AI Paradigm
(Redirected from AI Approach)
Jump to navigation
Jump to search
An AI Paradigm is a software paradigm that defines fundamental approaches to artificial intelligence systems through AI architectural principles, AI computational methods, and AI design philosophies.
- AKA: Artificial Intelligence Paradigm, AI Approach, AI Framework Philosophy.
- Context:
- It can typically establish AI System Architecture through AI design patterns and AI implementation frameworks.
- It can typically guide AI Knowledge Representation through AI data structures and AI reasoning mechanisms.
- It can typically determine AI Learning Strategies through AI algorithm selections and AI optimization approaches.
- It can typically influence AI Problem-Solving Methods through AI search techniques and AI decision-making processes.
- It can typically shape AI System Behavior through AI goal formulations and AI constraint specifications.
- ...
- It can often integrate AI Human Knowledge through AI expert systems and AI knowledge bases.
- It can often adapt to AI Domain Requirements through AI specialization techniques and AI customization methods.
- It can often evolve with AI Technological Advancements through AI research breakthroughs and AI engineering innovations.
- It can often combine AI Multiple Approaches through AI hybrid architectures and AI integrated systems.
- ...
- It can range from being a Symbolic AI Paradigm to being a Connectionist AI Paradigm, depending on its AI knowledge representation method.

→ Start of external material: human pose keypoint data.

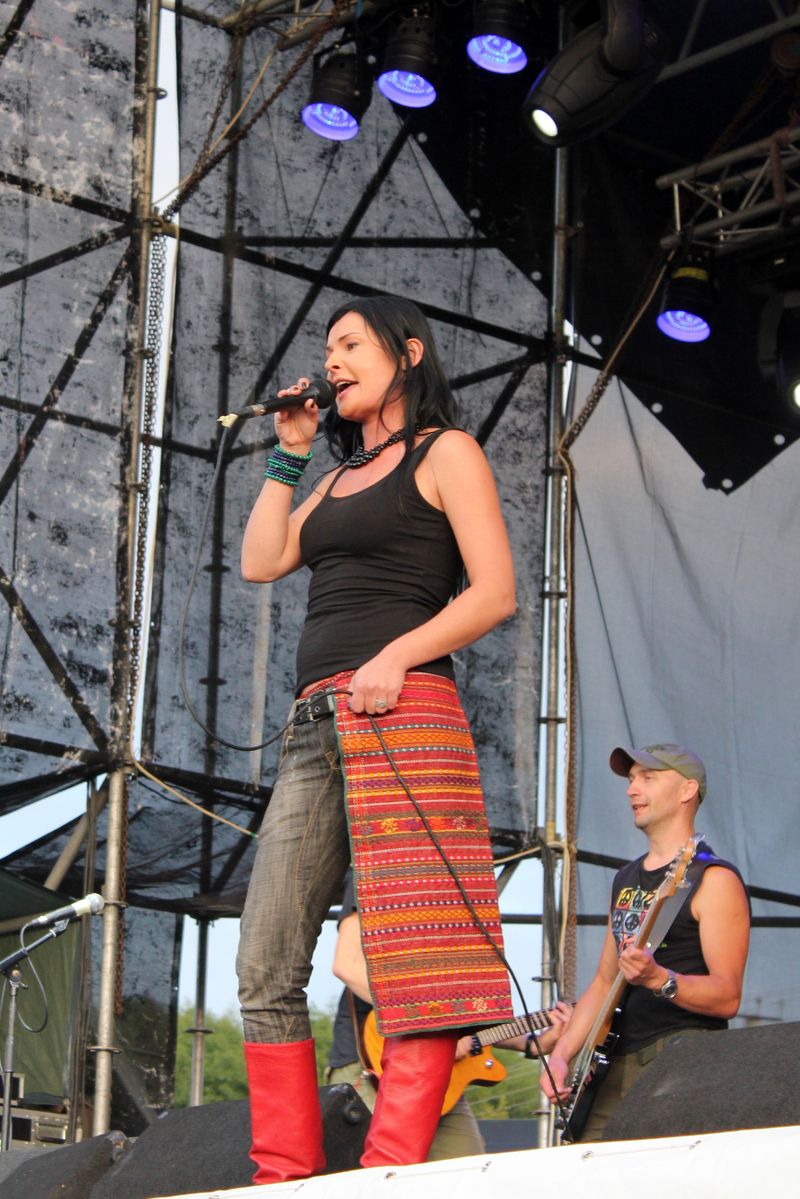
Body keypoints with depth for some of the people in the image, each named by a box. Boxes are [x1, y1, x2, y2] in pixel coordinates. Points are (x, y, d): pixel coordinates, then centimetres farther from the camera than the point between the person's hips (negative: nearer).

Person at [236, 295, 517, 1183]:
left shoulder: (445, 452, 6)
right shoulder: (344, 476, 27)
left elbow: (494, 593, -4)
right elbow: (261, 562, 19)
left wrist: (395, 658, -16)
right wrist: (287, 454, 21)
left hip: (399, 714, -8)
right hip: (315, 725, 8)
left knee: (411, 960, -14)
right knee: (266, 968, 0)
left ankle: (388, 1176, -19)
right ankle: (287, 1175, 1)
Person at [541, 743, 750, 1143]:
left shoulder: (713, 879, -5)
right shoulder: (626, 879, 21)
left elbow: (727, 997, -12)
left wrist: (658, 978, -28)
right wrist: (560, 1055, 11)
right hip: (618, 1063, 7)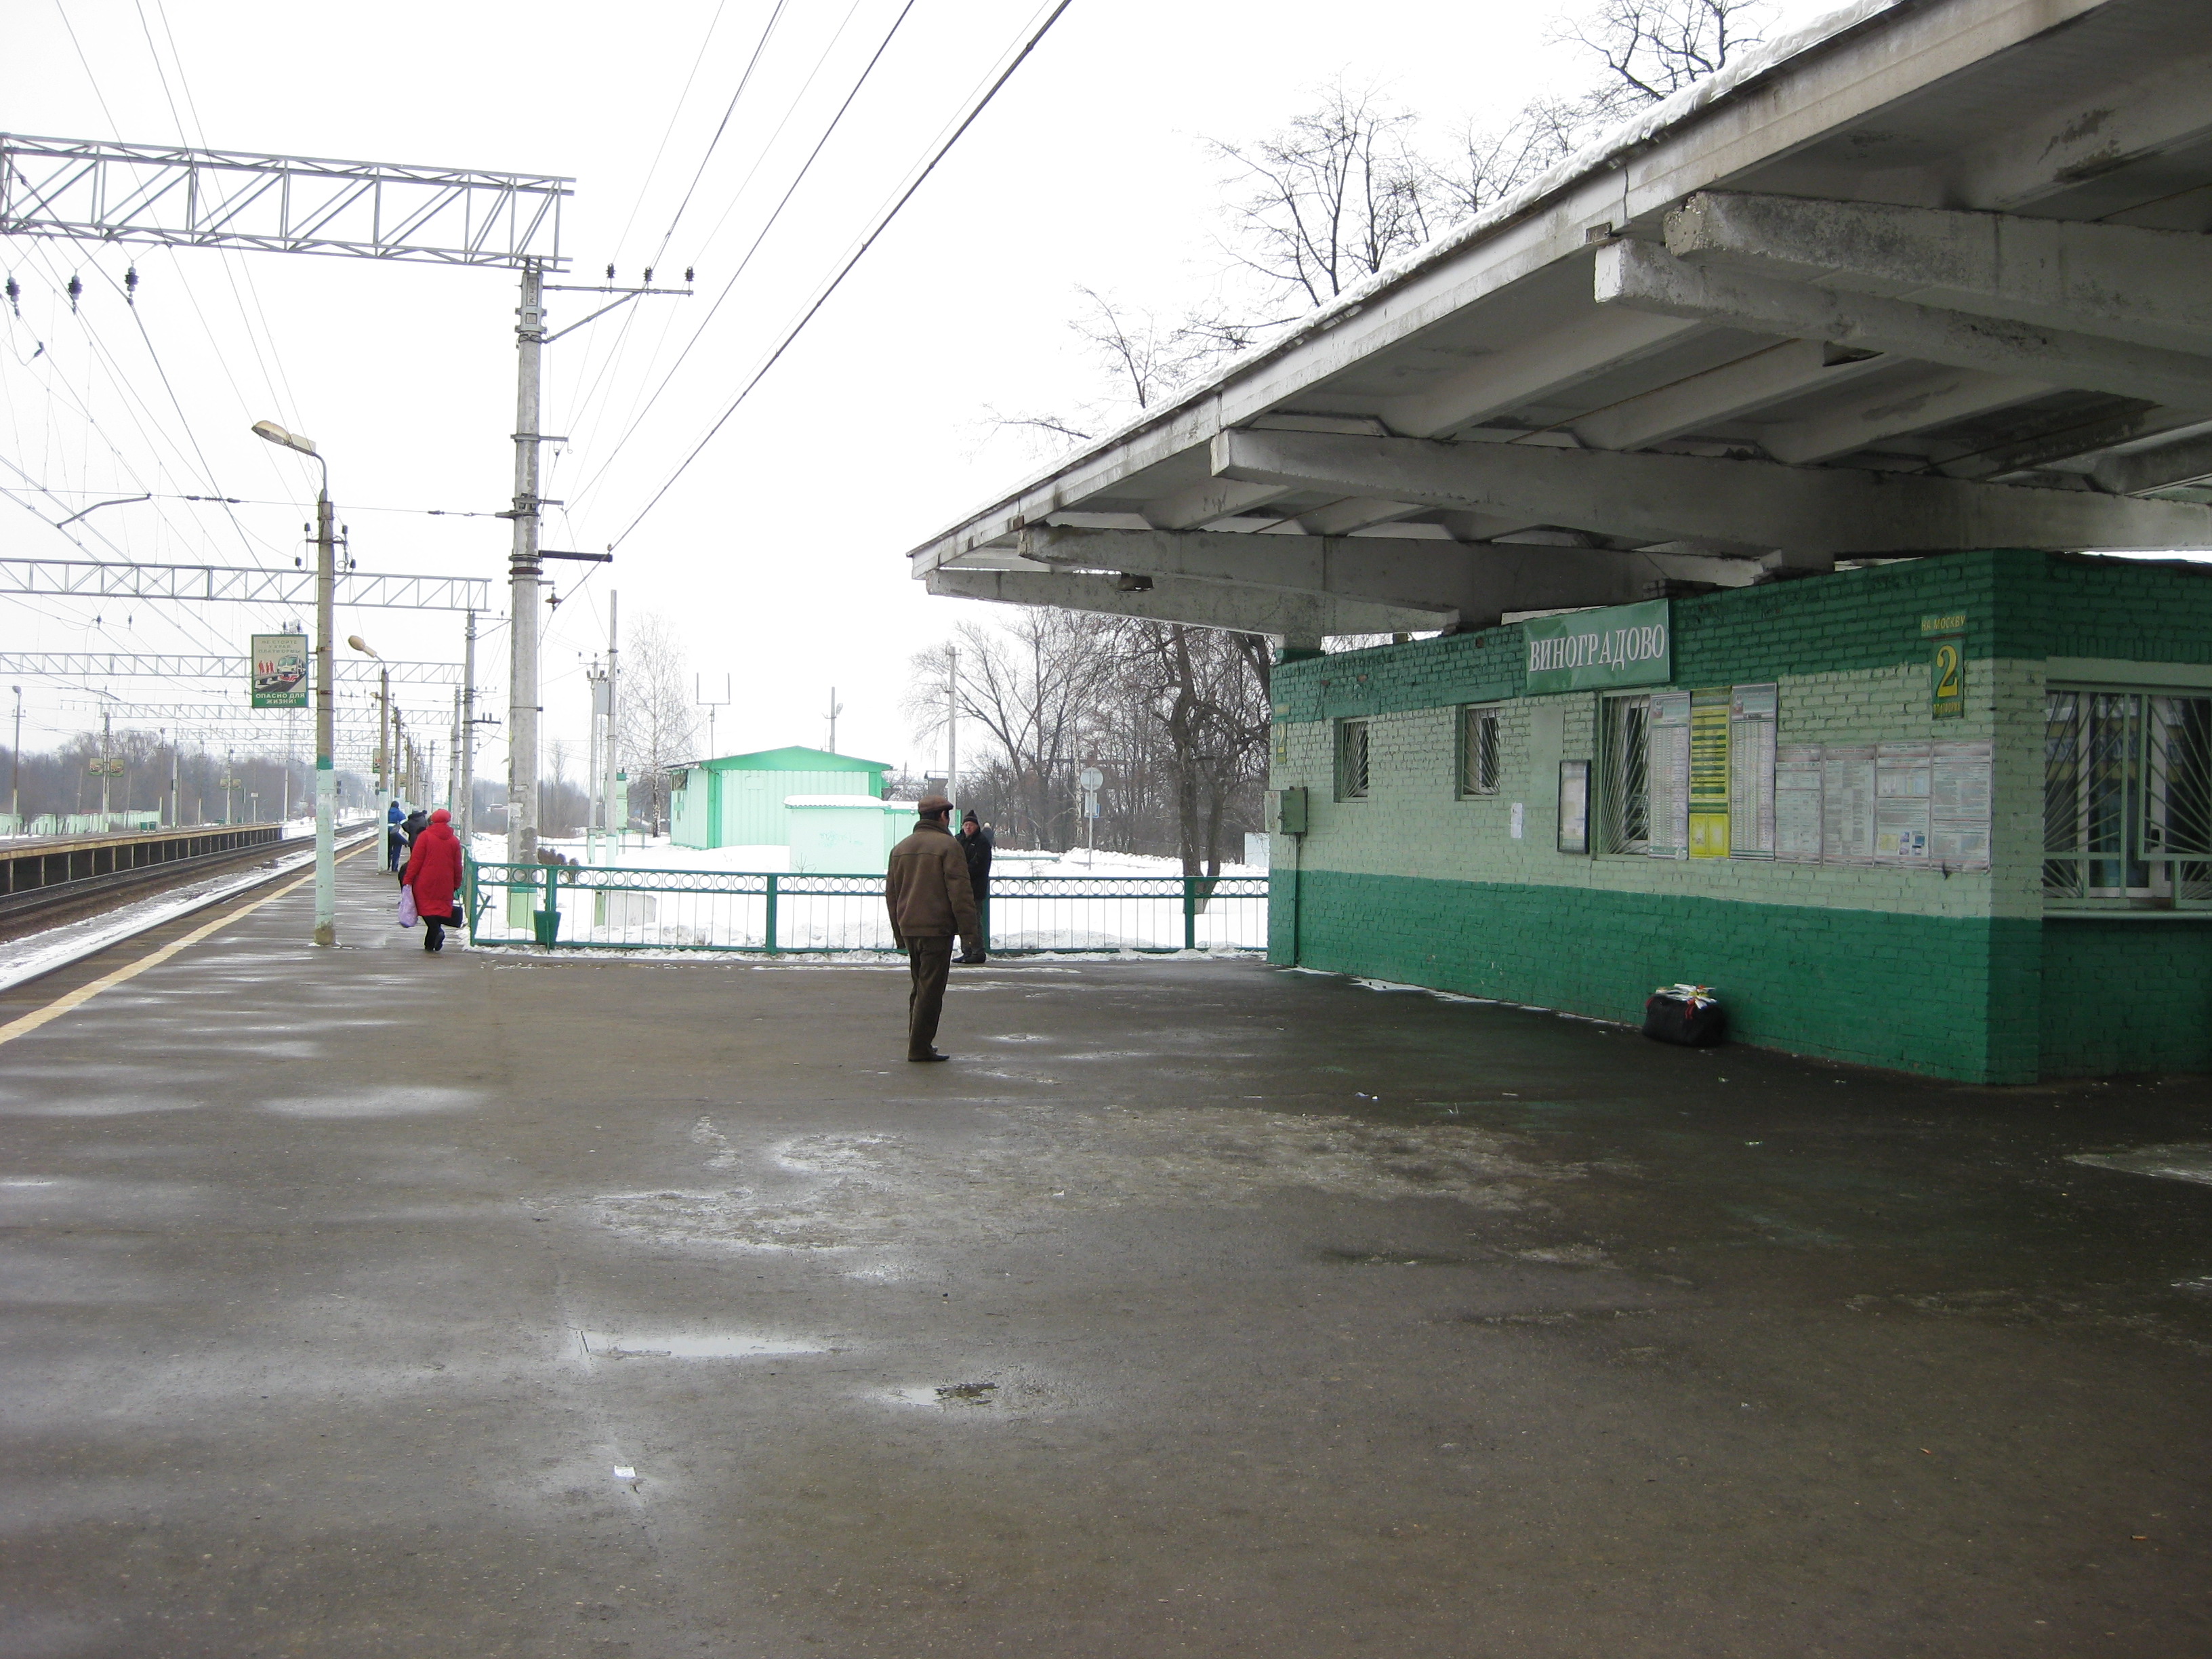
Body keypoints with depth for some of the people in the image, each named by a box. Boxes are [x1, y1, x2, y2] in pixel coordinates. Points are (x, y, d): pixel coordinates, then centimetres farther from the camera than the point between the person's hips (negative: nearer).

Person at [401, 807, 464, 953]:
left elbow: (416, 860, -6)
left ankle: (436, 930, -22)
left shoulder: (425, 836, -4)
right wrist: (456, 885, 18)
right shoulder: (454, 840, 5)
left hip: (425, 882, -3)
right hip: (445, 885, 3)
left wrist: (408, 880, -2)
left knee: (426, 907, 2)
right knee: (442, 907, 11)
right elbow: (457, 866, 9)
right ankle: (430, 943, 7)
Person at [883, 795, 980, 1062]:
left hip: (909, 928, 7)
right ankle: (920, 1047, -5)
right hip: (937, 928, -7)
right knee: (931, 988, -4)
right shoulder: (947, 846, -10)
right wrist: (968, 928, -9)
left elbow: (891, 893, 18)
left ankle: (918, 1042, 22)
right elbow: (960, 892, -14)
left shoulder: (900, 848, 13)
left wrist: (899, 932, 24)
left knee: (919, 987, 18)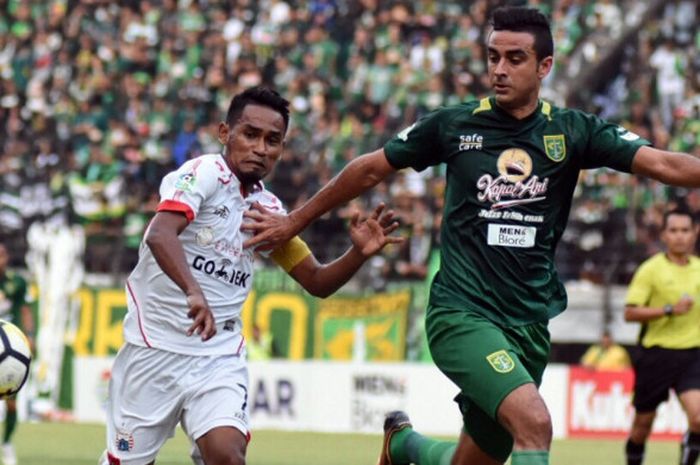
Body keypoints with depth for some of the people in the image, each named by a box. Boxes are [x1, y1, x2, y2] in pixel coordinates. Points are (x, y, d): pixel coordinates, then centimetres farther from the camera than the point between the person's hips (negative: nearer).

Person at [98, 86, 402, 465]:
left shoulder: (269, 210, 8)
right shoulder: (205, 173, -11)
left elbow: (317, 282, 15)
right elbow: (160, 234, -29)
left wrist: (359, 253, -5)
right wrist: (194, 293, -46)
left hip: (220, 355, 4)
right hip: (156, 346, -4)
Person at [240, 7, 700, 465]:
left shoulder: (572, 131, 1)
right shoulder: (454, 125, 0)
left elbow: (662, 163, -11)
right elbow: (370, 169, 12)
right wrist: (293, 222, 18)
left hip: (529, 323, 3)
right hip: (461, 312, -3)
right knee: (534, 422, -28)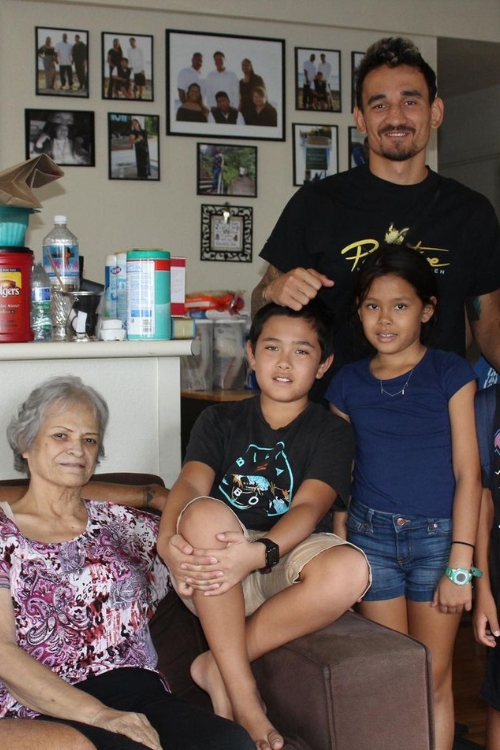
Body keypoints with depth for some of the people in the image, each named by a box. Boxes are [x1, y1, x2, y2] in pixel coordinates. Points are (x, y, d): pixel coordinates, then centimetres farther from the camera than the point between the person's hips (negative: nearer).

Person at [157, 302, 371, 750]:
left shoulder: (331, 432, 6)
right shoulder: (220, 421, 12)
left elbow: (308, 507, -13)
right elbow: (190, 482, -7)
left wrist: (259, 552, -35)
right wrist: (168, 539, -31)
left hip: (287, 564, 0)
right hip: (215, 581, 1)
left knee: (349, 569, -33)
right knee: (205, 512, -33)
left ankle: (217, 666, -16)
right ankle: (241, 690, -27)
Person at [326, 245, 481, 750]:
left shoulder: (449, 374, -3)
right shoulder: (349, 384, 5)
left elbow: (467, 473, -6)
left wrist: (460, 565, -11)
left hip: (437, 537, -2)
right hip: (371, 536, 2)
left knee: (434, 678, 6)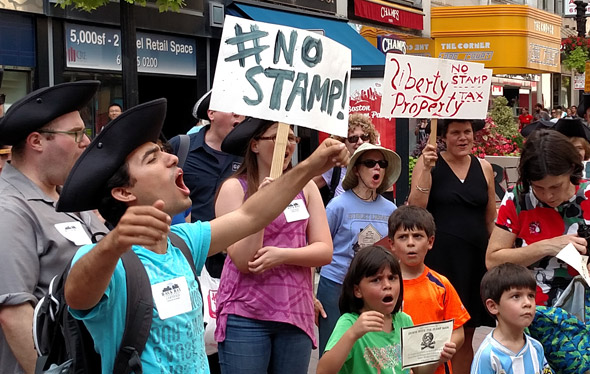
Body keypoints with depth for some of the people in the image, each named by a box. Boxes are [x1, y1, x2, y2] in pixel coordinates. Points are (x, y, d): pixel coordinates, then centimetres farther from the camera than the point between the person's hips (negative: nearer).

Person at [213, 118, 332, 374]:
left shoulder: (305, 187, 6)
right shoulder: (235, 188, -4)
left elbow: (325, 251, 0)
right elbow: (243, 261, -11)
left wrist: (282, 254, -17)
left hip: (296, 313, 3)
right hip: (245, 315, -3)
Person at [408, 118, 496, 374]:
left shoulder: (483, 168, 8)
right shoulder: (428, 163, -2)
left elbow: (491, 219, 14)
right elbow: (415, 209, -10)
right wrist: (426, 169, -18)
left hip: (475, 257, 3)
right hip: (439, 256, -3)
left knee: (465, 336, 10)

- It can range from being a Centralized AI Paradigm to being a Distributed AI Paradigm, depending on its AI computational organization.
- It can range from being a Rule-Based AI Paradigm to being a Learning-Based AI Paradigm, depending on its AI knowledge acquisition method.
- It can range from being a Traditional AI Paradigm to being a Modern AI Paradigm, depending on its AI technological era.
- ...
- It can be implemented through AI Programming Languages using AI development tools.
- It can be applied to AI Application Domains through AI system implementations.
- It can be evaluated using AI Performance Metrics through AI benchmark suites.
- ...
- Examples:
- Machine Learning Paradigms, such as:
- Symbolic AI Paradigms, such as:
- Connectionist AI Paradigms, such as:
- Evolutionary AI Paradigms, such as:
- Hybrid AI Paradigms, such as:
- Probabilistic AI Paradigms, such as:
- ...
- Counter-Examples:
- AI Algorithm, which is a specific computational procedure rather than an AI paradigm.
- AI Model, which is an instantiated system rather than an AI paradigm.
- AI Application, which is a specific implementation rather than an AI paradigm.
- AI Tool, which is a development utility rather than an AI paradigm.
- AI Platform, which is an execution environment rather than an AI paradigm.
- See: Software Paradigm, Computational Paradigm, AI Philosophy, AI Architecture, AI Methodology, Machine Learning Paradigm.